An estimated 15% of the population suffer from migraine headaches at least once. With more women than men affected. Those affected tend to need long term medication. But, prescribed medicines tend to be only partially effective, and have side effects. This leaves many people living with severe pain on a regular basis without hope of a cure. Could there be an underlying cause that we could find and address? Scientist have started to think so. Impaired gut health could be one such underlying cause. So, can a leaky gut cause migraines?
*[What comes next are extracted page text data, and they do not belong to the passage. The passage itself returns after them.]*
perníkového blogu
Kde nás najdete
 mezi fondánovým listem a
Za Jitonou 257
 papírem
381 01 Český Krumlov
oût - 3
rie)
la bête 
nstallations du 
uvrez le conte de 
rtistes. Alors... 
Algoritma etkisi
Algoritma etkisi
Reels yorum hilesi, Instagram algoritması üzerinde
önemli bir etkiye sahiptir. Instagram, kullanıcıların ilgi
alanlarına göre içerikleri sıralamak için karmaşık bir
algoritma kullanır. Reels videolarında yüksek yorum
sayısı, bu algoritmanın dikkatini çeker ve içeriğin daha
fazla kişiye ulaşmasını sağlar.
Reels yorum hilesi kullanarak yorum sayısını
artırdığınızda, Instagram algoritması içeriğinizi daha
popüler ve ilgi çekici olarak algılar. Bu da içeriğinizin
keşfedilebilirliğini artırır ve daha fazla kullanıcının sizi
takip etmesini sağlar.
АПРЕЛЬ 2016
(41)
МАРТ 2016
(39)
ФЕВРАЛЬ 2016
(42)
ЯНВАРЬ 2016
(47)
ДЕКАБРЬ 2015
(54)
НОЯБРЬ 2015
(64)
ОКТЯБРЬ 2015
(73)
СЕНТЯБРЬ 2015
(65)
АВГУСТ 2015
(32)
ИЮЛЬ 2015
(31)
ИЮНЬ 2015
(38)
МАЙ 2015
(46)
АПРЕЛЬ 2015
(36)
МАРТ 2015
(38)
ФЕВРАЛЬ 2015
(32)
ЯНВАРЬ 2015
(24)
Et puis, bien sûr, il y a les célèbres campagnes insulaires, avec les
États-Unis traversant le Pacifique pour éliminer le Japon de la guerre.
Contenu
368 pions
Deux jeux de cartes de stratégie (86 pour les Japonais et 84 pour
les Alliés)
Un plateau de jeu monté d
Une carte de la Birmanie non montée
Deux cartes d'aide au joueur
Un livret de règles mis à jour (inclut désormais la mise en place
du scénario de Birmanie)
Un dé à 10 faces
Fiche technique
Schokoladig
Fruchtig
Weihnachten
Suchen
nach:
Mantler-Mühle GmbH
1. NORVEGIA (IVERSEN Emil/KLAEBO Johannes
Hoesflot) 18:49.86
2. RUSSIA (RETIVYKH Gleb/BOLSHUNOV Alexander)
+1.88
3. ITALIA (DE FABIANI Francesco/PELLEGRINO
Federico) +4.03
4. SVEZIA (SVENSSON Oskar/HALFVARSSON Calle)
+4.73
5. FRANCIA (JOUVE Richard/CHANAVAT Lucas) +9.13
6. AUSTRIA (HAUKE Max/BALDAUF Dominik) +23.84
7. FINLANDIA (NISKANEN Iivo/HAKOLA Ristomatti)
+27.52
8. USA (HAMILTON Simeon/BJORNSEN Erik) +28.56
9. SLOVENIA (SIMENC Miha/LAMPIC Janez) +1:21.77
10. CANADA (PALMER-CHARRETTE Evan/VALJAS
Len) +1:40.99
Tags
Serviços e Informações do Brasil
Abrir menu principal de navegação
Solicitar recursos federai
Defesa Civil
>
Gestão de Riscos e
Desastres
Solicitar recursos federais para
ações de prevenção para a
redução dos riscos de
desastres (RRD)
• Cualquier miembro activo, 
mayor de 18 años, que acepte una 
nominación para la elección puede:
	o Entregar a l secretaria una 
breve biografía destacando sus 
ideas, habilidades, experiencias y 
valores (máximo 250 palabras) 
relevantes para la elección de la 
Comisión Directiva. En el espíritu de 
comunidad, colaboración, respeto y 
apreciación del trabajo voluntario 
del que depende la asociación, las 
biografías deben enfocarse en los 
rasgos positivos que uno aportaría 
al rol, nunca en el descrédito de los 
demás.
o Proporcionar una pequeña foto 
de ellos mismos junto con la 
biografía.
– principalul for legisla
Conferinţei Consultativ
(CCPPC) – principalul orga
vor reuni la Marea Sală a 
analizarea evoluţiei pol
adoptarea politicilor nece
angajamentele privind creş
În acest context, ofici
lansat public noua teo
Though we don’t have all the answers, research is ongoing. We know that there is greater risk of migraine if someone else in the family has them. But environmental factors may be more important than genes. A person may have the genes that predispose them to migraines but may never have one. So, one theory is that something in the migraineurs environment triggers off the condition.
The gut-brain connection
We know now that there is a strong link between the gut and the brain. People with digestive problems have more headaches than people with healthy guts. And, researchers know that there is an association between irritable bowel syndrome and migraine. Also, some believe gut bacteria influence brain function and even brain diseases like migraine.
Irritable bowel syndrome is a common digestive complaint. Other inflammatory digestive complaints include the bowel diseases, ulcerative colitis and Crohn’s disease. As discussed in previous posts gut inflammation increases intestinal permeability or leaky gut. Inflammatory chemicals can leak from the gut into the bloodstream. And in some people these chemicals occur in large numbers during migraine attacks.
These inflammatory chemicals can travel in blood to anywhere in the body causing irritation. They can even act on the nerves and brain. How people react to these chemicals may depend on their genes. But, studies show they can affect receptors on the trigeminal nerve and cause a migraine attack. So it is at least plausible that having a leaky gut could be a factor in migraine development for some people.
Increased intestinal permeability is common in people with digestive disorders. Especially in people with food allergies or sensitivities. It is also associated with other brain diseases such as depression, autism and stress. And other conditions associated with chronic pain such as fibromyalgia.